Malam itu, di tengah tumpukan tugas kuliah, Embun duduk gelisah menatap layar komputer, berusaha mengerjakan tugas kuliah yang menanti untuk diselesaikan. Tapi pikirannya kusut, dan hatinya berat.
Tiba-tiba ponsel bergetar.
Bayu Osaka : Keluar. SEKARANG JUGA!
“Hah?” Embun mengerutkan kening.
Ranu Embun : Ke mana?
Bayu Osaka : Nggak tahu. Yang jelas keluar dari kamar sempit itu. Lima menit. Kalau nggak, aku dobrak pintumu, hahaha…
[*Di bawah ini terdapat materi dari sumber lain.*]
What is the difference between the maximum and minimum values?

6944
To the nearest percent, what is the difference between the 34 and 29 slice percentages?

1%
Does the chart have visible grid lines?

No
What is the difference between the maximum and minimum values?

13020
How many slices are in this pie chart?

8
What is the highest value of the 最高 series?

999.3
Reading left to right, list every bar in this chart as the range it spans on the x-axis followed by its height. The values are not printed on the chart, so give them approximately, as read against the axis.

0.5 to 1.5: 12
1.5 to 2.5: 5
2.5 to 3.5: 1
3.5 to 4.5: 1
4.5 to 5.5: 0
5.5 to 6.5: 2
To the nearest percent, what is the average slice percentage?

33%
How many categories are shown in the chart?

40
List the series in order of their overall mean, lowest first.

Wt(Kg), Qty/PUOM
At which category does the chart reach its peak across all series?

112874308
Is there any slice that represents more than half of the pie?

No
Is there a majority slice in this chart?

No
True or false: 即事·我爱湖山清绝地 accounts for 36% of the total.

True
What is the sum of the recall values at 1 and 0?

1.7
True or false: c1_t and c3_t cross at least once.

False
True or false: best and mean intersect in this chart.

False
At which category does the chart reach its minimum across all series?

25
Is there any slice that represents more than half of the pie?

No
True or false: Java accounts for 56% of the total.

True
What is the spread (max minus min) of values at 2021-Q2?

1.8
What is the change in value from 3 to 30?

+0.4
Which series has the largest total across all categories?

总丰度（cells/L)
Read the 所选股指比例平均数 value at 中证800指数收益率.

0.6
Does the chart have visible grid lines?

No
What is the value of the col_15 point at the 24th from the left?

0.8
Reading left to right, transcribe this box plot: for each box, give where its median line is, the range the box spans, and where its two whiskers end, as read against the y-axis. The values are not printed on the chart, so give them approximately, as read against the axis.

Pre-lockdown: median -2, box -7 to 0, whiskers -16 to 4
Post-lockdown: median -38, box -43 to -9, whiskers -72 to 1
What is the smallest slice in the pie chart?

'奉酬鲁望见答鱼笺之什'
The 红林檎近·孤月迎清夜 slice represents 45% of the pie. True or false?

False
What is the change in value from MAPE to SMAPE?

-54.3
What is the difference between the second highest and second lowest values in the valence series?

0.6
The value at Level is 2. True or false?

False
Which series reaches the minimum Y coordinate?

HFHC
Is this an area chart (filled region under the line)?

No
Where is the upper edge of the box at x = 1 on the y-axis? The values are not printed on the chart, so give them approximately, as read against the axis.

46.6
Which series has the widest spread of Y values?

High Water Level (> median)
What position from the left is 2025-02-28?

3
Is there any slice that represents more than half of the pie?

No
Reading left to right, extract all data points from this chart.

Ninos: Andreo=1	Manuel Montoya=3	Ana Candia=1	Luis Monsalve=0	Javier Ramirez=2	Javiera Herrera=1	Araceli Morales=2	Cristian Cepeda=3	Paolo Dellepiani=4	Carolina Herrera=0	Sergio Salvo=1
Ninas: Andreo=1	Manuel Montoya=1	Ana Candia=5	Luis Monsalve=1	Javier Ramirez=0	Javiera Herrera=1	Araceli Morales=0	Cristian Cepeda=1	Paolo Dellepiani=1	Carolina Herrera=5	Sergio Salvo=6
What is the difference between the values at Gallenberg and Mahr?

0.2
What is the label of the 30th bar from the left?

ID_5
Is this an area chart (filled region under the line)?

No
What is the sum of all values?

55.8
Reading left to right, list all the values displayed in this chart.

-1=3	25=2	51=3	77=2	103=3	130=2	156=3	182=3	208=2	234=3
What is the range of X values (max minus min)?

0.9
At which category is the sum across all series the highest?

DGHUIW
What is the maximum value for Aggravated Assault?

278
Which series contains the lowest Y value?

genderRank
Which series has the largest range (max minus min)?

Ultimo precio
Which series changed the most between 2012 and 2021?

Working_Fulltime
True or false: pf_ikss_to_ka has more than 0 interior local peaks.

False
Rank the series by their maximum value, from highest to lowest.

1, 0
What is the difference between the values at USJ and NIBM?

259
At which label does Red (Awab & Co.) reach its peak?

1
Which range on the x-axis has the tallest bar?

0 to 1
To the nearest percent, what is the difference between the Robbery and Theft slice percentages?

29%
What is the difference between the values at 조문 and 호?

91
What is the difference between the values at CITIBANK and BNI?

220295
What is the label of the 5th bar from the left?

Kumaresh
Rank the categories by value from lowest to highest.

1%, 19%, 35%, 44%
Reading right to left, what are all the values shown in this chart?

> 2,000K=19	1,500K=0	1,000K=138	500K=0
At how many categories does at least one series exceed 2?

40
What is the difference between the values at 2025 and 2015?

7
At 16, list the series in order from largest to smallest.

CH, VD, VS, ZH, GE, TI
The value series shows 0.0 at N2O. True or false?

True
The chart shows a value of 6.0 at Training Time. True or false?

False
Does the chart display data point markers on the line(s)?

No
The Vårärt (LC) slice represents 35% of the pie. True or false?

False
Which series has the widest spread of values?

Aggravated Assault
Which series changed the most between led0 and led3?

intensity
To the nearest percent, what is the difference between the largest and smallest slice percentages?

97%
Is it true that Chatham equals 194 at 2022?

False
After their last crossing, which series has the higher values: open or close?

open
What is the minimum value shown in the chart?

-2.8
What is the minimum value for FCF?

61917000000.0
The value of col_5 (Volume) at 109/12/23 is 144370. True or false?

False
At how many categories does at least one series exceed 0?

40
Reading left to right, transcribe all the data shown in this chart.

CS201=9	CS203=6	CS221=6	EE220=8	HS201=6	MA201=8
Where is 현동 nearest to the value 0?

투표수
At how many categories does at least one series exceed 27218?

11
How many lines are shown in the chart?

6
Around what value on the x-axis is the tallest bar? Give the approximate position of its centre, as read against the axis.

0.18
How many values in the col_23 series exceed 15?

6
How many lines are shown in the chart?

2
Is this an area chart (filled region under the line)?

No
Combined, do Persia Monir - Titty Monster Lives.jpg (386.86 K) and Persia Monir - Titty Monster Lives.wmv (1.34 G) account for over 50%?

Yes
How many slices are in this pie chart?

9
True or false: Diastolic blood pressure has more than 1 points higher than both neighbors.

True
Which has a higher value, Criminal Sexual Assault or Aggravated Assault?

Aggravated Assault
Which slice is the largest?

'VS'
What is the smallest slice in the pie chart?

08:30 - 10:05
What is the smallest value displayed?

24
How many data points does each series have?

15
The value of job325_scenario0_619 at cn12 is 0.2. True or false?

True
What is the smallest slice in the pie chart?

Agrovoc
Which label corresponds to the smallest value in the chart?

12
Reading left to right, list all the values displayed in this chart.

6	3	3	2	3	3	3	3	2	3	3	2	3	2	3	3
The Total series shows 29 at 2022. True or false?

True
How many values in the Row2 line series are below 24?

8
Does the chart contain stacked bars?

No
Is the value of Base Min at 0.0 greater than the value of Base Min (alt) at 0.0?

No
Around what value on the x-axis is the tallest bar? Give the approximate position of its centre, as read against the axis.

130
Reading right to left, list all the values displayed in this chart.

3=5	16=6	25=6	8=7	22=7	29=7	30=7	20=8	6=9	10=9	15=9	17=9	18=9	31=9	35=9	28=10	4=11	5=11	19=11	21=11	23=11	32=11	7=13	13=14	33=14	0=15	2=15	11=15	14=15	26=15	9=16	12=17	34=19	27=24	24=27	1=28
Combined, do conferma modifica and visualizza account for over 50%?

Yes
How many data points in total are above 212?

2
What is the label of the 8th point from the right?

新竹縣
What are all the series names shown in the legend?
Bayu Osaka : Pakai jaket tebal, dan bawa baju cadangan.
Lima menit kemudian, Embun sudah berdiri di pinggir jalan, lengkap dengan jaket tebal dan ransel darurat. Di bawah langit malam yang samar-samar cahaya lampu jalan, Bayu sudah menunggu, menurukan kaca helm, menampilkan senyuman jahilnya.
Tanpa ada pilihan, Embun naik ke jok belakang motor Bayu, ia melirik dari kaca spion, lalu mengacungkan jempolnya.
“Kamu percaya aku, kan?”
“Maksudnya?” Embun bingung, sekaligus dibuat penasaran.
“Pegangan, ya!”
Sebelum ia sempat protes, motor melesat menembus dinginnya malam. Embun menjerit. Bayu tertawa.
“Kita mau ke mana sih?” tanya Embun di balik helmnya.
“Rahasia,” Bayu terkekeh.
Udara semakin dingin saat mereka mulai memasuki kawasan perkebunan teh. Embun merapatkan tubuh sambil memegang jaket Bayu.
“Dingin banget,” keluhnya.
Tanpa bicara, Bayu menarik tangan Embun ke depan, melinhkarkannya di pinggangnya.
“Peluk aku. Daripada kamu beku di belakang.”